Кн. 2. Рассказы (1936-1939), Шаляпин: Встречи и совместная жизнь, Неопубликованное, Письма
М.: Русский путь, 2010.
Чепуха
Помню, мне один мой знакомый с окраины Москвы, с которым я раньше ловил рыбу на удочку, говорил:
— Мы,— говорит,— живем в такое время, что понять трудно. Будто это освободительное движение, так что, значит, освобождаться будем. Выходит так, что ни на что ручаться нельзя. И как-то все стали ссориться. В газетах читаешь — в Полинезии восстание, а в Лиссабоне забастовка, и где это Лиссабон — неизвестно. Встретил недавно Александра Ивановича Глушкова. Трактирщик он с Солянки. Говорит: ‘Время теперь такое, несмотря на праздники, а веселья этого самого нет. Даже мои посетители жалуются, говорят, как-то не то. Пьешь, а тебя в грусть вдаряет. У меня прежде в трактире на Солянке, ах,— говорит,— гуляли ряженые, пляс идет, песни, веселье.
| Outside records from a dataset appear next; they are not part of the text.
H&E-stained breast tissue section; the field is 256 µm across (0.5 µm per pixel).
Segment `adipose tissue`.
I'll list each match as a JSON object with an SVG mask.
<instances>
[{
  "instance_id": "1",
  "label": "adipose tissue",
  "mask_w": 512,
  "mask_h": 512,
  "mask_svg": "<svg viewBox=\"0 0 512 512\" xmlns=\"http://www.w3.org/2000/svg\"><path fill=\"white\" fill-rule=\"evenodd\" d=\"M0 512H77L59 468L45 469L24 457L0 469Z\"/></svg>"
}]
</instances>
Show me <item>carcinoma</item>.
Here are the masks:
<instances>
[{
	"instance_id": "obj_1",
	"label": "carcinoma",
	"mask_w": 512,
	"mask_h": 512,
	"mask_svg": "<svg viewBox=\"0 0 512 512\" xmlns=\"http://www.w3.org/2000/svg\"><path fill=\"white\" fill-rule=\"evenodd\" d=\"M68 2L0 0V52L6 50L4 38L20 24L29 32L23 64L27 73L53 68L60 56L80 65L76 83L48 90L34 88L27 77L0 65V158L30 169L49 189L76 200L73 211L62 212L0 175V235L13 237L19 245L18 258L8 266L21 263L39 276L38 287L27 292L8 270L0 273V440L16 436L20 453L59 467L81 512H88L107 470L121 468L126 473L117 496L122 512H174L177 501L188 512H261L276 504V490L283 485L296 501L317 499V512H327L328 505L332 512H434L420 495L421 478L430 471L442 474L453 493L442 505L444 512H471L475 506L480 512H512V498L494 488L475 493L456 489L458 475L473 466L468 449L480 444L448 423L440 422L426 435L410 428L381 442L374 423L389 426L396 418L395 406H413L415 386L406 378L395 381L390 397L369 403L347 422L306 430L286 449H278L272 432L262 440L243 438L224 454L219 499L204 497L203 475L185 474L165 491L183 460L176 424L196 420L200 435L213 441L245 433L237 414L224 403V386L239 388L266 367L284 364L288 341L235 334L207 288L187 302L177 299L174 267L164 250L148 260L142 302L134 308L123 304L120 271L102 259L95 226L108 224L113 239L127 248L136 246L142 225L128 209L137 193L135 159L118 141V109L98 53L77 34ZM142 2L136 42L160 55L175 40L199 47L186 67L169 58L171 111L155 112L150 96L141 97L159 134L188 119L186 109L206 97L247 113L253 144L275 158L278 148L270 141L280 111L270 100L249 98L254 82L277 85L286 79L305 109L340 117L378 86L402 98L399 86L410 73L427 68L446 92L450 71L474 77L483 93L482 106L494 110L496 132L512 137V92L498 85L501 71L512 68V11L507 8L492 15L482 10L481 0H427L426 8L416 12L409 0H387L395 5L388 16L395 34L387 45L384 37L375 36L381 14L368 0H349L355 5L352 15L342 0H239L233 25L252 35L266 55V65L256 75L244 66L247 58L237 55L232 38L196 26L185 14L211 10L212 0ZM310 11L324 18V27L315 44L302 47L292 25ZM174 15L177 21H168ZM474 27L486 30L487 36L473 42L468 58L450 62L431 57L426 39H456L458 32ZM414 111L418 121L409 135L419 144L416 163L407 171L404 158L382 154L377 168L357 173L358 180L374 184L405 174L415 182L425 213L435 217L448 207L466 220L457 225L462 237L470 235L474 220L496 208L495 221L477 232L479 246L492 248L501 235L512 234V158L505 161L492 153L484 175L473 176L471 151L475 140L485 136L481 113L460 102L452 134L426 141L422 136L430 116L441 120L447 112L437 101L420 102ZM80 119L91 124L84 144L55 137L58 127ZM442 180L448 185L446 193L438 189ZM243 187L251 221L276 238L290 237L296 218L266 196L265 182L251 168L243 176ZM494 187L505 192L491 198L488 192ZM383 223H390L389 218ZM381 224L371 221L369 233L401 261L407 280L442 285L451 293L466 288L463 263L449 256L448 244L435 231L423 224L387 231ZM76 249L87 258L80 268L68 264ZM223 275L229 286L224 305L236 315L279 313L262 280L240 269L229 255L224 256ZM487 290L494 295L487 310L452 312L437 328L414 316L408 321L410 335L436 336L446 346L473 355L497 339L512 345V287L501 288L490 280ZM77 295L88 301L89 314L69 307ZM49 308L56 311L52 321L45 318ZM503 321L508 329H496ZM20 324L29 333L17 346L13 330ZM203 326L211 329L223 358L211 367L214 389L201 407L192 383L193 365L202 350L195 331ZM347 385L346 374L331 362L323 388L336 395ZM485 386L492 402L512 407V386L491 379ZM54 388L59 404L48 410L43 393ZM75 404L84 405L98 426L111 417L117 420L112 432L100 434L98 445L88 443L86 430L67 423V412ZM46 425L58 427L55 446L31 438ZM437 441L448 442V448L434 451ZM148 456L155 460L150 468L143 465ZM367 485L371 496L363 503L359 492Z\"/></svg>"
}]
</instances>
А теперь сидят по столам все, насупившись, серьезные. Смотришь — поругаются, драка. Про политику говорят. В сурьез входят и спорят, спорят. Он, Глушков-то, смекалистый,— так я, говорит, нарочно двух горлотяпов держу. Как вижу, за столом в трактире про политику горячо в спор ударяются, я сейчас горлотяпам и мигну. Ну, они, значит, живо наружу выбегут и уж ‘караул’ орут. Ну, сразу в трактире все к окнам бросаются смотреть — что такое. Помогает, говорит, это самое. И драк меньше бывает. И спору нет’.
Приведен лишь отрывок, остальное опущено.